Hiya Altus...just mentioned this subject in my post re Ribble...if you're looking in Special bikes in Ribble, the prices quoted DONT include VAT. VAT is added at checkout.
Looking in Bikebuilder, the prices shown as you build your bike DO include VAT.

So, the point is, i think the Special section is just a tad cheaper by the time they add the VAT, but if you really want the Fulcrums, go to Bikebuilder, there's no difference (or very little) on the rest of the components.

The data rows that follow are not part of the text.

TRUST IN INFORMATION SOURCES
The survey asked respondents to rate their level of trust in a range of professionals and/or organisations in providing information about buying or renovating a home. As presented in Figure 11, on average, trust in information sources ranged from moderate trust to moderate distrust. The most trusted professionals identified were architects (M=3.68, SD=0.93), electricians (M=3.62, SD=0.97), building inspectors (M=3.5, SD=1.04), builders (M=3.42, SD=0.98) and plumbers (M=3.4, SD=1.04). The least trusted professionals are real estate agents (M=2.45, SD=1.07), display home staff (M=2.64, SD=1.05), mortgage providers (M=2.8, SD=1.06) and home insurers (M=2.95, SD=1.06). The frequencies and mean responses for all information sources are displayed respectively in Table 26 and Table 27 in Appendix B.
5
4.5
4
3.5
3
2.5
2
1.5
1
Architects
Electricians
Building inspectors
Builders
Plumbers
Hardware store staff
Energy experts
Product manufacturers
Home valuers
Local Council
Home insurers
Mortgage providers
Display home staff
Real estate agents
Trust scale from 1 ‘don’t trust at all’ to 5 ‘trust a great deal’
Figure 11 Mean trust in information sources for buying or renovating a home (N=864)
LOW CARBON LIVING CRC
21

I just dont see the point of the Special section.

Edited to say, dsiregard this and see below ...


----------



## gbb (3 Mar 2012)

I was confused at the time, just did a comparison...same bike, same spec in both sections. I think the Special section came out £50 cheaper.
So disregard the above although its true to a degree.


----------



## Altus (3 Mar 2012)

gbb said:


> Hiya Altus...just mentioned this subject in my post re Ribble...if you're looking in Special bikes in Ribble, the prices quoted DONT include VAT. VAT is added at checkout.
> Looking in Bikebuilder, the prices shown as you build your bike DO include VAT.
> 
> So, the point is, i think the Special section is just a tad cheaper by the time they add the VAT, but if you really want the Fulcrums, go to Bikebuilder, there's no difference (or very little) on the rest of the components. I just dont see the point of the Special section.


 

Are you sure about that? All the bikes I price up on special bikes are inclusive of VAT same with bike builder.

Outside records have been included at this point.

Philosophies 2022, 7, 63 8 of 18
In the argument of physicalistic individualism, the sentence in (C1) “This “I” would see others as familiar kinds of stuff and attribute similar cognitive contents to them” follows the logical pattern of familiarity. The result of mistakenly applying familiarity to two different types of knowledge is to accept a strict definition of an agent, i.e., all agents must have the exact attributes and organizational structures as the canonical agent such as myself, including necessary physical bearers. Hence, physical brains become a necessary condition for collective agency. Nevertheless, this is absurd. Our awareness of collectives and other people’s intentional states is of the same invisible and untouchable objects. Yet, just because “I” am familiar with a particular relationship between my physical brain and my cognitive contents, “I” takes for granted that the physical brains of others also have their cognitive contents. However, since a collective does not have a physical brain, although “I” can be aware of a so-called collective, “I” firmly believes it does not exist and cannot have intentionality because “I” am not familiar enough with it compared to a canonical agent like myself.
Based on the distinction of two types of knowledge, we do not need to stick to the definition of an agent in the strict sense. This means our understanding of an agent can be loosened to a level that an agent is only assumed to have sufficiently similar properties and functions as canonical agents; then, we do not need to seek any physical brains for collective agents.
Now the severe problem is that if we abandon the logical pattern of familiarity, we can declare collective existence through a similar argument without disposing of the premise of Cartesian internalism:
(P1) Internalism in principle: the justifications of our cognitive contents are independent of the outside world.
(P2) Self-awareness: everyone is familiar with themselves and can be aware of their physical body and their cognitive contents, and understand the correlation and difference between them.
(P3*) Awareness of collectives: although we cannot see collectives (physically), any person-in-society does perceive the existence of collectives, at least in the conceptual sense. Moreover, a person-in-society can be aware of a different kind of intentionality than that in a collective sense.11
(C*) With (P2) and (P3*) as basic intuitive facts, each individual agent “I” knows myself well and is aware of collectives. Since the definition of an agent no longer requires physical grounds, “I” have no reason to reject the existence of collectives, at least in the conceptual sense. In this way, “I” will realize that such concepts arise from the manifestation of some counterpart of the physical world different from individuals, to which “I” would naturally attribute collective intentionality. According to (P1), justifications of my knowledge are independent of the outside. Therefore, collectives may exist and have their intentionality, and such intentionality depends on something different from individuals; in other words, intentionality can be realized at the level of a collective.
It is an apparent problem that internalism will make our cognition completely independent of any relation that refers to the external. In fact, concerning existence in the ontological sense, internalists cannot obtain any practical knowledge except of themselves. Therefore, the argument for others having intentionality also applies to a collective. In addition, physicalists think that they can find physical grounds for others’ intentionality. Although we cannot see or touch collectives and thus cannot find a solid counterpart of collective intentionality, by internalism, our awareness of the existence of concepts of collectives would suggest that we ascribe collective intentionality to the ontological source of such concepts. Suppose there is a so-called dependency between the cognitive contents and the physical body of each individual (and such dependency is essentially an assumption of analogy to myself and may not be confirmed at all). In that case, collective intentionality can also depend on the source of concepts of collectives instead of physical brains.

Difference is £65 on the same build for me but £100 by time I add the Fulcrum 7s and then makes it more than I can sneak past the wife.


----------



## Altus (3 Mar 2012)

Ok see our posts crossed


----------



## Altus (3 Mar 2012)

It works out better for me to buy the Fulcrums separately and sell on the ITM wheels probably.


----------



## gbb (3 Mar 2012)

I think i'm going crazy 
You say bikes in Special Edition, the prices you see BEFORE going to checkout are inclusive of VAT.

I just did the same spec again on my bike in Special edition, then went to checkout...
£919 BEFORE going to checkout
£1102 AFTER going to checkout.
Thats the VAT...
Either way, you do save a bit in SE...but i was...and still am slightly confused


----------



## gbb (3 Mar 2012)

Altus said:


> It works out better for me to buy the Fulcrums separately and sell on the ITM wheels probably.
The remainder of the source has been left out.